Meghan Markle, l’abito senza spalline di Ralph Lauren
Meghan Markle ha partecipato giovedì 19 marzo a un evento dell’Alliance for Children’s Rights a Beverly Hills, insieme alla sua cara amica Kelly McKee Zafjen. La Duchessa del Sussex era sola, infatti suo marito Harry non l’ha accompagnata.
Ma Meg non sembra essere in difficoltà, anzi al contrario non ha dovuto controllarlo e “manovrarlo” a favore di telecamere e obiettivi, come sostengono le malelingue, tanto che Harry ha fatto intervenire il suo legale per metterle a tacere.
Lady Markle dunque si è presa la scena e si è fatta fotografare in lungo e in largo con la sua grande amica Kelly McKee Zafjen in dolce attesa.

D’altro canto, la Duchessa del Sussex ha dato il meglio di sé con un magnifico abito blu navy di Ralph Lauren. Il modello, dalle linee essenziali, è senza spalline, lasciando scoperto parte del décolleté e e della schiena e aderisce perfettamente alla silhouette slanciandola. Inoltre presenta uno spacco profondo sul retro, necessario per permettere i movimenti, che mostra parte delle gambe e il polpaccio di Meg, scolpito e muscoloso.
Meghan indossa come un guanto questo abito minimal che sembra realizzato sulla sua figura. In effetti è elegantissima.

Re Carlo, l’abito che avrebbe vietato a Meghan Markle
Malgrado non presenti trasparenze o scollature esagerate, Meghan non avrebbe mai potuto indossare un abito di questo tipo a Palazzo.

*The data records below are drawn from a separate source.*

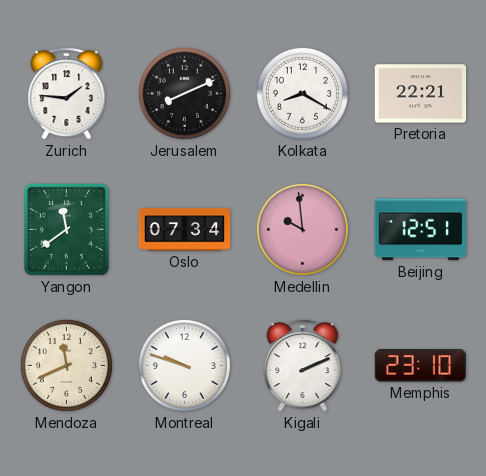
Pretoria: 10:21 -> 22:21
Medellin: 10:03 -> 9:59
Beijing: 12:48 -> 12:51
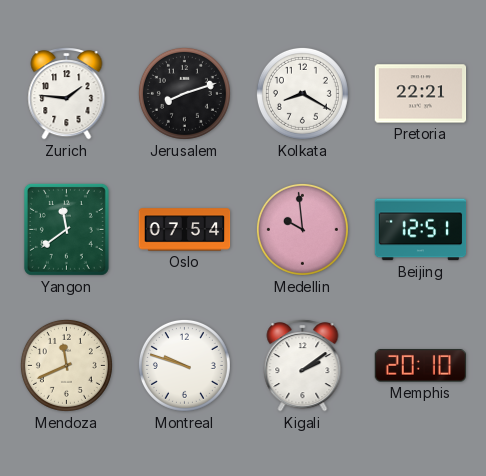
Jerusalem: 8:11 -> 8:12
Oslo: 07:34 -> 07:54
Kigali: 2:11 -> 2:09
Memphis: 23:10 -> 20:10
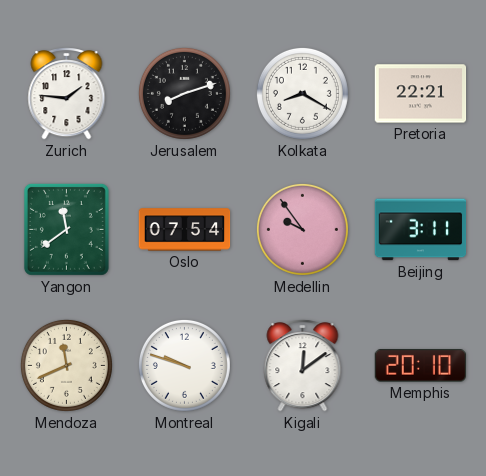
Medellin: 9:59 -> 9:54
Beijing: 12:51 -> 3:11
Kigali: 2:09 -> 12:09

Raramente il protocollo permette di mostrare le spalle nude alle donne della Famiglia Reale, ma certo avrebbe giudicato troppo azzardato un vestito aderente, senza spalline e con spacco.
D’altro canto, quando Meghan lavorava ancora per la Regina, era stata criticata per aver indossato un abito a spalle nude quando era incinta. E si dice che in un’altra occasione litigò ferocemente con Harry che le proibì a un evento di gala di mettere i pantaloni, perché giudicati non consoni dal dress code di Corte.

Ma ora che non dipende più da Re Carlo, può scegliere liberamente come vestirsi. E le eventuali critiche sul bon ton non hanno più alcun valore e sono pretestuose.
In effetti, quando Meghan si vesta da diva di Hollywood di solito ottiene il sospirato effetto wow ed è il caso del look sfoggiato all’evento dell’Alliance for Children’s Rights.
Lady Markle ha completato il suo outfit con un paio di sandali dal tacco killer e con degli orecchini d’oro a lobo, firmati Chanel, messi in evidenza grazie ai capelli raccolti nel suo iconico messy bun.